Não é possível, portanto, ignorar que a importação de elementos, normas e valores hegemônicos é intrínseca aos processos que projetam sua ressignificação. A impressão de dualidade quanto aos repertórios populares diz respeito à realidade sobre a constituição das classes trabalhadoras, com exatidão, das formas com que essa fração se constitui ideologicamente como classe. Menos que contradições endógenas, essas fissuras expressam os obstáculos arquitetados às resistências e insubordinações à ordem instituída.

As mudanças produtivas encetadas nas últimas décadas, apoiadas pelo ideário neoliberal, não só fragmentam e dispersam as classes trabalhadoras, mas propagam a percepção e o sentimento da necessidade de ser incluído na lógica e nos espaços hegemônicos. Esses trabalhadores marginalizados não são uma totalidade diametralmente oposta à totalidade dominante, à medida que se constituem objetiva e subjetivamente sob as reverberações do lugar de dominação que ocupam no conjunto das estruturas sociais.

A consciência de classe – como processo que determina a existência subjetiva da classe – é um fenômeno histórico, dialético, não desenvolve de forma inexoravelmente linear. Neste sentido, o desenvolvimento de uma consciência crítica por parte dos trabalhadores pobres só pode ocorrer a partir dos processos de constituição ideológica próprios à subalternidade a que são condicionados.

A articulação direta entre as reivindicações do mundo do trabalho com aquelas relativas à vida urbana e ao local de moradia nem sempre é realizada de forma organizada e coesa na maior parte dos movimentos sem-teto. Isso não significa que essas relações não sejam apreendidas e que as lutas pela cidade e sobre ela não digam respeito a um embate com as estruturas do capital. Entender o processo urbano como meio de controle sobre a produção e utilização da produção excedente é a conexão necessária para compreender o caráter classista da mobilização popular.

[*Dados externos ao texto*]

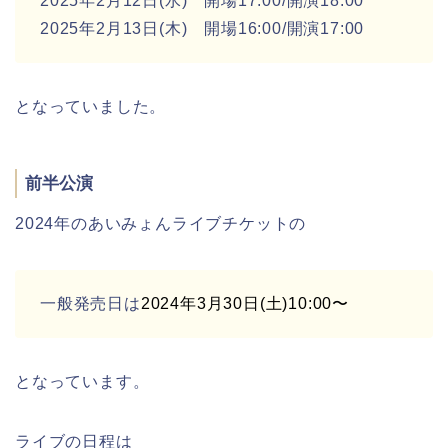
2025年2月12日(水) 開場17:00/開演18:00
2025年2月13日(木) 開場16:00/開演17:00
となっていました。
前半公演
2024年のあいみょんライブチケットの
一般発売日は
2024年3月30日(土)10:00〜
となっています。
ライブの日程は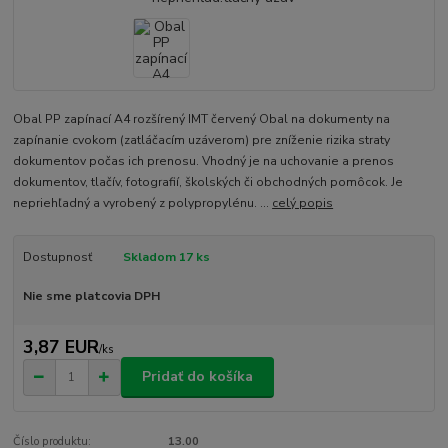
Obal PP zapínací A4 rozšírený IMT červený Obal na dokumenty na
zapínanie cvokom (zatláčacím uzáverom) pre zníženie rizika straty
dokumentov počas ich prenosu. Vhodný je na uchovanie a prenos
dokumentov, tlačív, fotografií, školských či obchodných pomôcok. Je
nepriehľadný a vyrobený z polypropylénu. ...
celý popis
Dostupnosť
Skladom 17 ks
Nie sme platcovia DPH
3,87 EUR
/
ks
Pridať do košíka
Číslo produktu:
13.00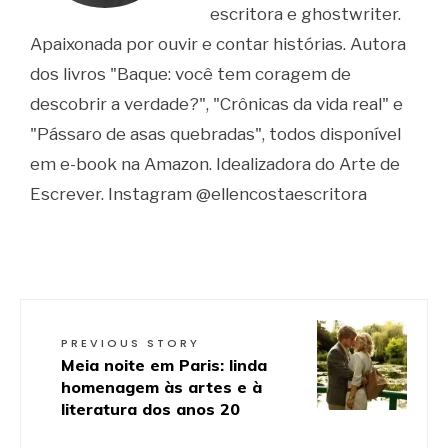
escritora e ghostwriter.
Apaixonada por ouvir e contar histórias. Autora
dos livros "Baque: você tem coragem de
descobrir a verdade?", "Crônicas da vida real" e
"Pássaro de asas quebradas", todos disponível
em e-book na Amazon. Idealizadora do Arte de
Escrever. Instagram @ellencostaescritora
PREVIOUS STORY
Meia noite em Paris: linda
homenagem às artes e à
literatura dos anos 20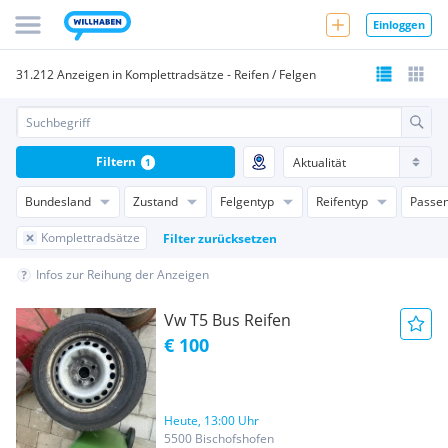
Einloggen
31.212 Anzeigen in Komplettradsätze - Reifen / Felgen
Filtern
1
Bundesland
Zustand
Felgentyp
Reifentyp
Passen
Komplettradsätze
Filter zurücksetzen
Infos zur Reihung der Anzeigen
Vw T5 Bus Reifen
€ 100
Heute, 13:00 Uhr
5500 Bischofshofen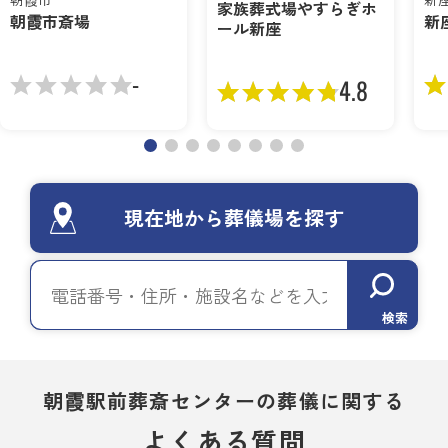
家族葬式場やすらぎホ
朝霞市斎場
新
ール新座
-
4.8
現在地から葬儀場を探す
検索
朝霞駅前葬斎センターの葬儀に関する
よくある質問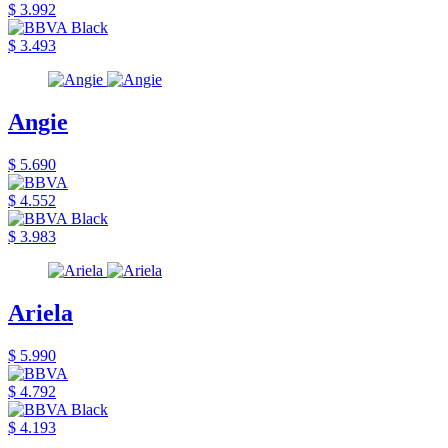
$ 3.992
$ 3.493
Angie
$ 5.690
$ 4.552
$ 3.983
Ariela
$ 5.990
$ 4.792
$ 4.193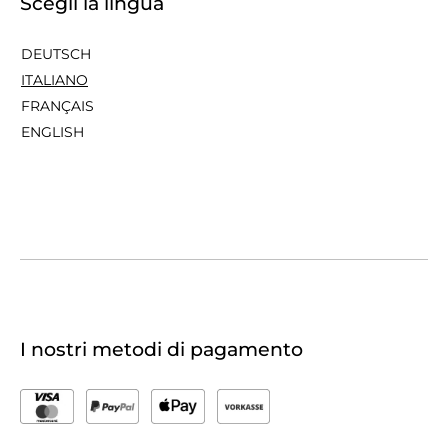
Scegli la lingua
DEUTSCH
ITALIANO
FRANÇAIS
ENGLISH
I nostri metodi di pagamento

A forma e a gradação com que as organizações concebem esses antagonismos e se projetam no sentido de construção de relações sociais alternativas às que estruturam o capital

não são homogêneas. Não por isso deixamos de compreender estes movimentos como lutas que se contrapõem a dinâmicas de exploração e expropriação, que não se encerram no local de trabalho. Além disso, consideramos que, sendo a própria urbanização produzida, essas lutas dizem respeito a trabalhadores que, em grande parte, produzem concretamente a cidade.

Na organização e na ação coletiva dos sem-teto estão presentes conteúdos que, direta ou indiretamente, confrontam a produção capitalista da pobreza e da desigualdade por meio da legitimação quase absoluta da propriedade privada; bem como o sistema jurídico-político que a sustenta. Este processo aberto de conversão das contradições em contestação aponta para a interpelação do antagonismo originário da posição de classe ao passo que, no confronto com as estruturas que coordenam a reprodução das classes, articula-se a disputa pela organização da cidade enquanto processo sistêmico.

As lutas das classes trabalhadoras no âmbito da reprodução da força de trabalho não podem ser compreendidas como dissociadas das relações sociais de produção capitalista, de seus aspectos econômicos, políticos e ideológicos. Consideramos possível inferir que, apesar das limitações e dificuldades que condicionam os movimentos e as ações populares, a criação de táticas e estratégias de reformulação da sobrevivência urbana apresenta sua potencialidade transformadora, não pela força de condições já estabelecidas, mas, como bem definiu, Lefebvre (2001) pela desnaturalização delas.